At the annual conference of the International Bar Association, that took place in Boston, U.S.A. in October 2013, the Taxes Committee of the IBA presented a panel discussion named “Tax residency: coming or going: do you know where you are?” on tax residency issues and how these are tackled in various jurisdictions.
Theodoros Skouzos was the reporter of the session to the Taxes Committee, and this report was published on Vol. 20 No 1 of the Taxes newsletter issued by the Legal Practice Division of the IBA (February 2014).
This presentation is a summary of what was discussed in the session.
The panel1 reviewed where companies and other entities are treated as being resident for tax purposes, a question which has become more important due to globalization, executive mobility and the growth of online business. Passing or failing the tests for corporate residence has significant implications for the tax position under both domestic law and international treaties. The panel also considered some technical and practical aspects of corporate redomiciliation and migration.

### Entries supplied
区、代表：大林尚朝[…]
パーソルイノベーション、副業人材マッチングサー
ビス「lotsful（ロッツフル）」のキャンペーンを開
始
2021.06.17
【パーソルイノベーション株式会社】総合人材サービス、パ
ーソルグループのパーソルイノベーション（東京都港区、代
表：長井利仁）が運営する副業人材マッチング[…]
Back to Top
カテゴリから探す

### Assignment
Copy out the part of the tax residency text that opens with the words containing "Theodoros Skouzos was" and closes with "in the session.".

### Result
Theodoros Skouzos was the reporter of the session to the Taxes Committee, and this report was published on Vol. 20 No 1 of the Taxes newsletter issued by the Legal Practice Division of the IBA (February 2014).
This presentation is a summary of what was discussed in the session.